# Moro Blue MK1 TT after hours of cleaning



## bilajio (Oct 2, 2009)

Hi Guys

This is the 1st time ive given the ol' girl a clean, used Carplan Colour Magic to help restore the colour and polished with Turtle wax prestige polish.

not bad going, had these products at home - however i have orderd come Dodo Juice and a clay bar so next series of pics will hopefully look better,

Pics also include shots of the twin exhaust conversion i did.

Enjoy


----------



## crapgolf (Jul 12, 2009)

You done well mate nice not over done TT ..Rich


----------



## TTrich (Sep 11, 2009)

Moro Blue, Best Blue imho


----------



## V6RUL (May 28, 2009)

we should start the moro blue club  
The paintwork is so bad on mine it looks better when its dirty.
Respray on the cards at some point.


----------



## TTrich (Sep 11, 2009)

You'd be cheaper going for a proper detailing wouldn't you?? It's amazing what they can do with an older paint job. Have you looked into it?
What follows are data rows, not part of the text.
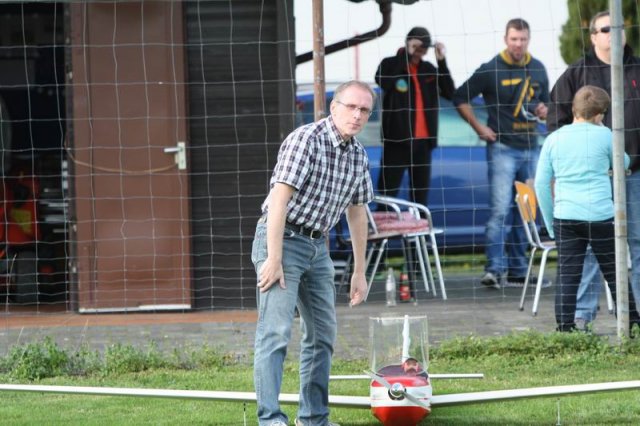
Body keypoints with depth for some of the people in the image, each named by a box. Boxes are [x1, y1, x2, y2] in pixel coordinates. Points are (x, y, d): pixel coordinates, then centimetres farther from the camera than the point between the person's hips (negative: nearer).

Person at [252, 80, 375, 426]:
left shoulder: (358, 154, 8)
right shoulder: (305, 140, -17)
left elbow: (356, 213, 17)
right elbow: (279, 199, -23)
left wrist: (359, 271, 17)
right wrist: (274, 259, -26)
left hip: (317, 246, 9)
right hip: (282, 240, -8)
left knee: (322, 333, 11)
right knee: (276, 330, -15)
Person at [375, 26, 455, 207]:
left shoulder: (428, 69, 11)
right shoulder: (390, 64, 0)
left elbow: (450, 93, 3)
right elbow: (384, 82, -21)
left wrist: (442, 61, -6)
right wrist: (406, 55, -18)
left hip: (423, 140, 5)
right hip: (397, 139, -5)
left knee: (421, 194, 9)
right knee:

Check out www.detailingworld.co.uk for some example work.


----------



## V6RUL (May 28, 2009)

nah. its in trouble. I had sickboy look at the paintwork and true some detailing would improve the look but stone chips and imperfections have killed the paintwork close up.
steve


----------



## TTrich (Sep 11, 2009)

That's a shame. What's the cost on a full respray? And more importantly, you sticking with the Moro blue??


----------



## V6RUL (May 28, 2009)

going with the same colour. Trim off respray will be about 2K or 2K for a solid colour wrap or 3K for a moro blue wrap. Wheels 800, insurance 450, tax 215, service coming up 199, front wishbone bushes 200, milltek cat back non res 417 and a partridge in a pear tree. Will just have to sort the priority of which order to do them in but some are a no brainer...
steve


----------



## jayz_son (Jan 11, 2009)

love moro blue, thats why i bought it lol


----------



## V6RUL (May 28, 2009)

jayz_son said:


> love moro blue, thats why i bought it lol


I like the Blue, but im going for a respray at some point and will be throwing in a handfull of red pearl in the mix as i dont think it is brilliant enough. I wanna see that colour ping.
Steve


----------



## TT_Tesh (Feb 22, 2009)

Is that a Ferrari in the background of one of the pics? :roll:


----------



## Charlie (Dec 15, 2006)

stevecollier said:


> jayz_son said:
> 
> 
> > love moro blue, thats why i bought it lol
> ...


I bet you won't use a carwash again in a hurry eh Stevie boy  :-*

Charlie


----------



## V6RUL (May 28, 2009)

Charlie said:


> stevecollier said:
> 
> 
> > jayz_son said:
> ...


You are so right.. [smiley=bigcry.gif] [smiley=bigcry.gif]


----------